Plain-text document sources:
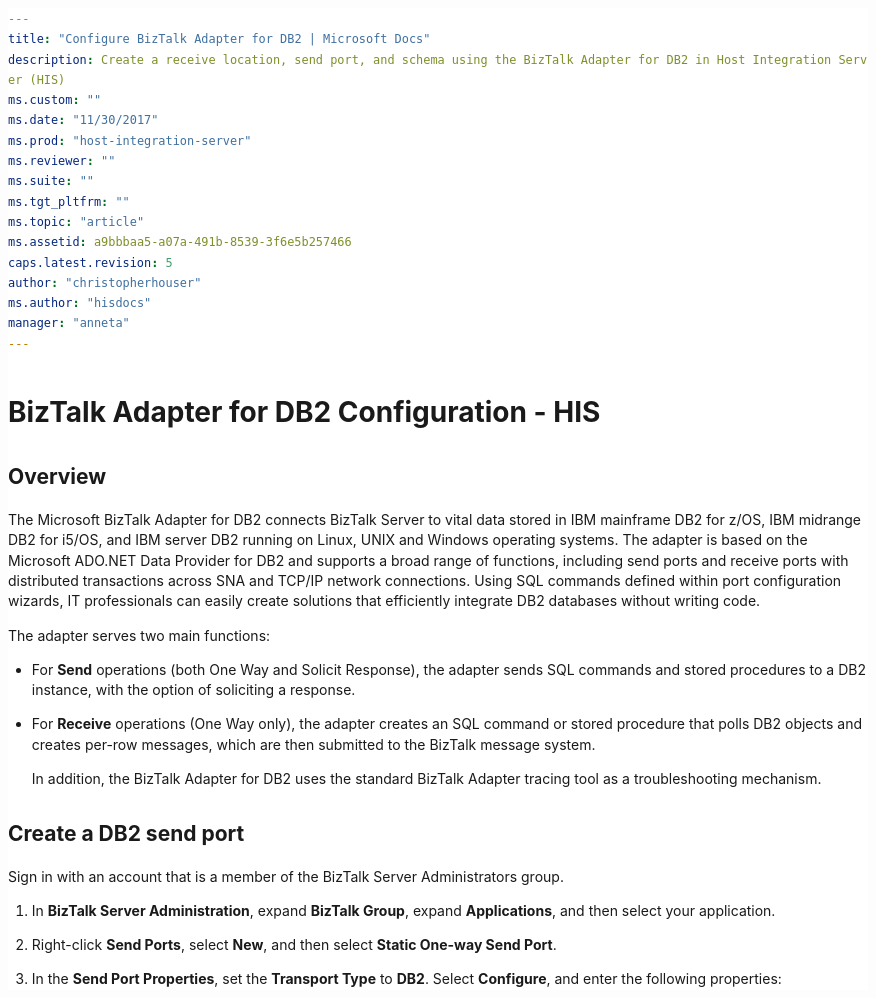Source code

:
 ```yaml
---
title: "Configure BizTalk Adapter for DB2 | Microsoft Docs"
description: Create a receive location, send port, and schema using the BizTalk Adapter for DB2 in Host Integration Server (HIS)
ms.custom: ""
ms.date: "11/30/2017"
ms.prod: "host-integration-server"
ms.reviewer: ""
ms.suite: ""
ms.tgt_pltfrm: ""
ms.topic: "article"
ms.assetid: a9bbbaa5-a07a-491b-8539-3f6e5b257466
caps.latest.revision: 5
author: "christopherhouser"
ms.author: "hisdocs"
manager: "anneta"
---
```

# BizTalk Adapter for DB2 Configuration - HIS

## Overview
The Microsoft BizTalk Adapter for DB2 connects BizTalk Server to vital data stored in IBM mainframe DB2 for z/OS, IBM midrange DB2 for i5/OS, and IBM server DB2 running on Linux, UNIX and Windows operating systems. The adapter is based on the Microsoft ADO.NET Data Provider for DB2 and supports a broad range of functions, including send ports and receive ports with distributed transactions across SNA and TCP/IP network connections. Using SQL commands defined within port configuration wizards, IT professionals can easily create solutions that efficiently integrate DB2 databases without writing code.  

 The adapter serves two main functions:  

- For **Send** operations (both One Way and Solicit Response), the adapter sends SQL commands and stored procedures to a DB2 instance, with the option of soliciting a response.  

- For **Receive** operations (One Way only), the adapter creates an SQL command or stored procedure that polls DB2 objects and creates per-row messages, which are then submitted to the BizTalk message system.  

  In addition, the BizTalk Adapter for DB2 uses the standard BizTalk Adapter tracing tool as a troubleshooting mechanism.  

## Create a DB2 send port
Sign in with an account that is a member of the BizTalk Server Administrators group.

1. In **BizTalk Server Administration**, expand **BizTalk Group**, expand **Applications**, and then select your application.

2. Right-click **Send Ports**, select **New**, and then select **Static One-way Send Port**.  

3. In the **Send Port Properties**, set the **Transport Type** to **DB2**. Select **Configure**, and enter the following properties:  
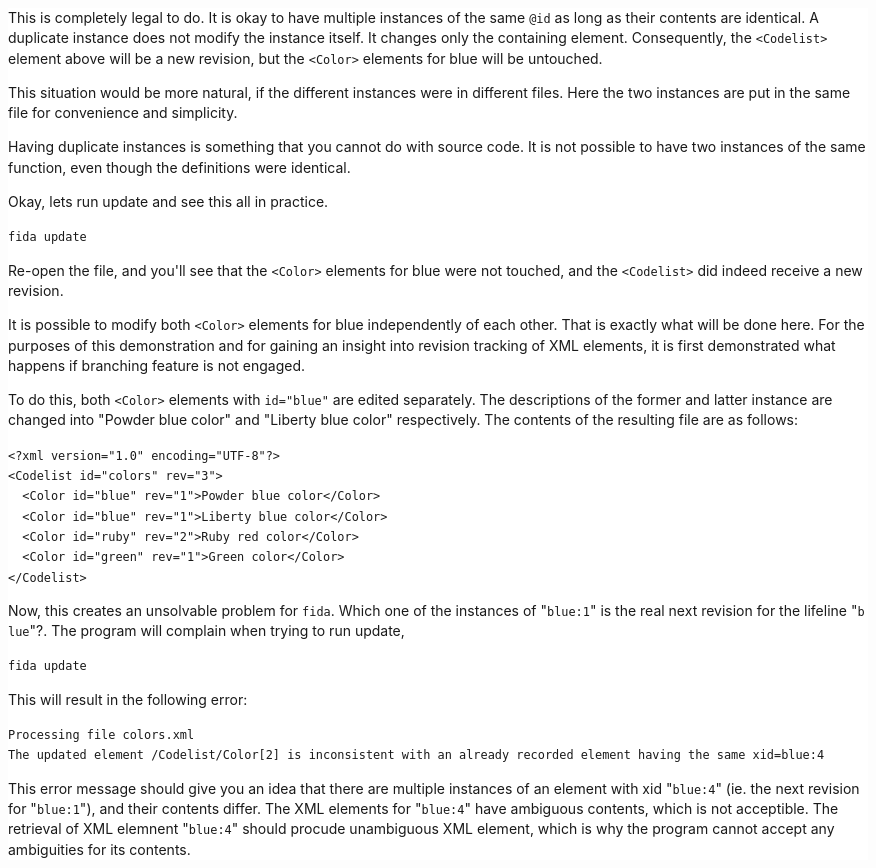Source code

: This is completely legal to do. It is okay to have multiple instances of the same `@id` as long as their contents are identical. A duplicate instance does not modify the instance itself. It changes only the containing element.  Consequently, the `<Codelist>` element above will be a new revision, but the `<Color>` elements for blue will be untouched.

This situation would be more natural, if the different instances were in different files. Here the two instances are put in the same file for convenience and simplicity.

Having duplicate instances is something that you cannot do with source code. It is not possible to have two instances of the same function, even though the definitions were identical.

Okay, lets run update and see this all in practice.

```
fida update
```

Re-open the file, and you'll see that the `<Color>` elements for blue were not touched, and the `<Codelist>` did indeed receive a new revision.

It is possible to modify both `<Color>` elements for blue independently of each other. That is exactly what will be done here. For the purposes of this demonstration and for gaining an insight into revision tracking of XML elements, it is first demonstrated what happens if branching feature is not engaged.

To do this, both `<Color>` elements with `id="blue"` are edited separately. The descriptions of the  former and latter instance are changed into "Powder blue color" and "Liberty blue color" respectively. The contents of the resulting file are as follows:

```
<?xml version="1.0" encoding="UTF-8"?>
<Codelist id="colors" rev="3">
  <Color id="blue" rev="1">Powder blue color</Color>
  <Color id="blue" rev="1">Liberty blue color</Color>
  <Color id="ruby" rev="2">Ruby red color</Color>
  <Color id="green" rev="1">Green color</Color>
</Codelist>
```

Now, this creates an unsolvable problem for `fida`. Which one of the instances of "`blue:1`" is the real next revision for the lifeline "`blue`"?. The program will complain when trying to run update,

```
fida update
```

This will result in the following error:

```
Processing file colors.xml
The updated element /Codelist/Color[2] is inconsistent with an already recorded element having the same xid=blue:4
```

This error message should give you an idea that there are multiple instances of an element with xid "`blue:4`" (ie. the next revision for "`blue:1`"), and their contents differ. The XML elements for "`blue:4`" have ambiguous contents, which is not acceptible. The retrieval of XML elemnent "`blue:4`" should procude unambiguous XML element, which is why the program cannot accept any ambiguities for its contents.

* [What is expected]: What lines above contain the word "program"? Return each such line.

* [Response area]:
Now, this creates an unsolvable problem for `fida`. Which one of the instances of "`blue:1`" is the real next revision for the lifeline "`blue`"?. The program will complain when trying to run update,
This error message should give you an idea that there are multiple instances of an element with xid "`blue:4`" (ie. the next revision for "`blue:1`"), and their contents differ. The XML elements for "`blue:4`" have ambiguous contents, which is not acceptible. The retrieval of XML elemnent "`blue:4`" should procude unambiguous XML element, which is why the program cannot accept any ambiguities for its contents.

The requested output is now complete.